The study also recognizes that all though the gross statistics indicate the adequacy of the number of ICU beds there are problems. The study found unexpected issues for example small ICUs (rural hospitals) typically had higher occupancy than larger facilities. Thus the current problem we are seeing in the lesser populated regions.

If you are a person with medical issues it behooves you to stay close to larger metropolitan areas or places with medical schools. Typically rural hospitals are not equipped to handle unusual cases and sometimes even relatively common situations as blood in urine cannot be handled since the medical expertise is not routinely available. They will treat the symptoms or stabilize the patient and transfer or refer them to larger nearby facilities.

In recent decades with increased competition and the consolidation of health care facilities into regional networks with the desire to reduce costs and increase efficiency, redundancy is not something that is desired. Additionally, hospitals are always trying to reduce the total bed count to reduce surplus beds since they cost money to maintain. Thus the explosion of one-day surgery procedures. My wife had a knee replacement and was in the hospital for less than 24 hours. Fewer beds less staff needed for more "routine" procedures. We are less prepared for rare events as pandemics.

COVID must provide the impetus to devise a new paradigm for addressing the impact of potential pandemics.
We cannot wait to see how bad it will get before decisive action is taken.
 

Related to US Pandemic related medical resource shortages

1. What is causing the current medical resource shortages in the US?

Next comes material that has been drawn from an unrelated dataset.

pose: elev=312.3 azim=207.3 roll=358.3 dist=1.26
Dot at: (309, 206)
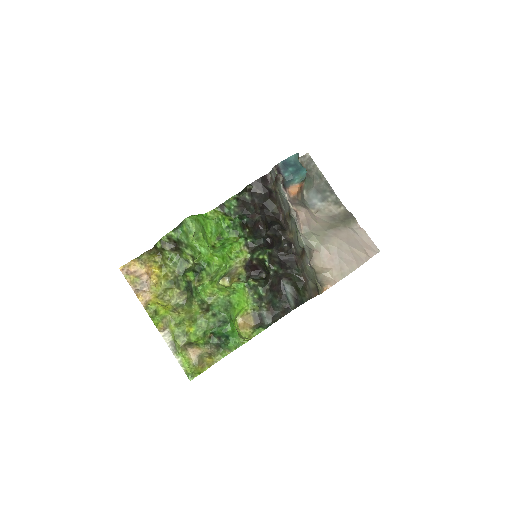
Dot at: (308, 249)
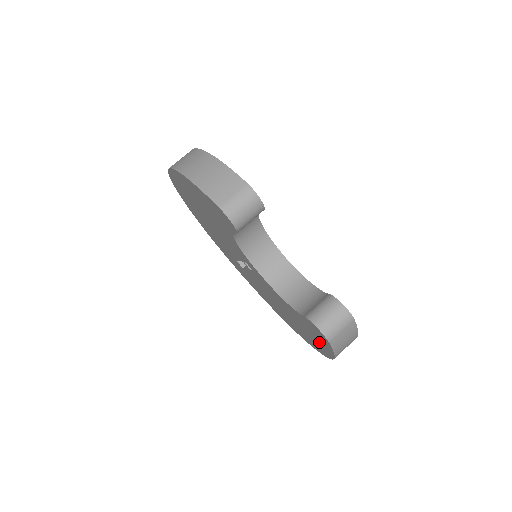
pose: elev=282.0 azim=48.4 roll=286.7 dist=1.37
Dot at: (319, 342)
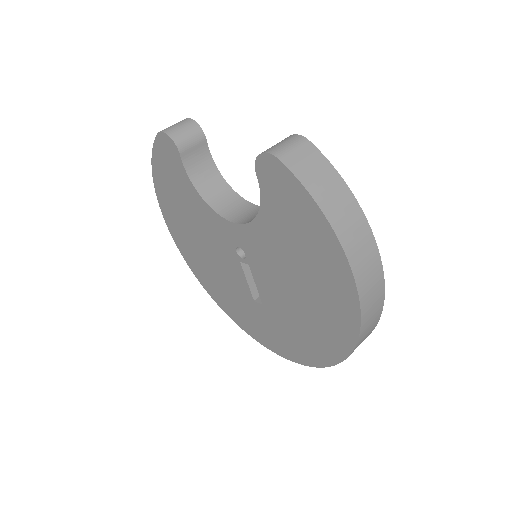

The current medical resource shortages in the US are primarily caused by the ongoing COVID-19 pandemic. The rapid spread of the virus has led to a surge in demand for medical supplies, equipment, and personnel, which has overwhelmed the healthcare system and caused shortages.

2. Which medical resources are most affected by the shortages?

The most affected medical resources include personal protective equipment (PPE) such as masks, gloves, and gowns, as well as ventilators, testing kits, and medications. Healthcare workers, who are on the frontlines of the pandemic, are also facing shortages of essential resources such as staffing, hospital beds, and critical care equipment.

3. How are medical resource shortages impacting patient care?

The shortages of medical resources are having a significant impact on patient care. Without adequate supplies and equipment, healthcare workers are unable to provide the necessary level of care to patients. This can lead to delays in treatment, compromised safety for both patients and healthcare workers, and ultimately, increased mortality rates.

4. What measures are being taken to address the medical resource shortages?

The US government and healthcare organizations are taking several measures to address the medical resource shortages. These include ramping up production of essential supplies, implementing conservation strategies to extend the use of existing resources, and coordinating efforts to distribute resources where they are needed most. Additionally, healthcare workers are being trained to use alternative equipment and supplies in case of shortages.

5. How can individuals help alleviate the medical resource shortages?

Individuals can help alleviate the medical resource shortages by following public health guidelines, such as wearing masks and practicing social distancing, to help slow the spread of the virus. They can also donate to organizations that are working to provide medical resources to healthcare workers and those in need. Additionally, individuals can support their local healthcare facilities by volunteering their time and skills or by donating blood.